=== RECORDS FOR THIS TASK ===

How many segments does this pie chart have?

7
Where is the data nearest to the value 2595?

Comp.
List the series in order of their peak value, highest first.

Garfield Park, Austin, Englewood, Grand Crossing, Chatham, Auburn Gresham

===

Rewrite every one of the rows above, putting "figure" wherever "value" appears and changing nothing else.

*THE ANSWER*
How many segments does this pie chart have?

7
Where is the data nearest to the figure 2595?

Comp.
List the series in order of their peak figure, highest first.

Garfield Park, Austin, Englewood, Grand Crossing, Chatham, Auburn Gresham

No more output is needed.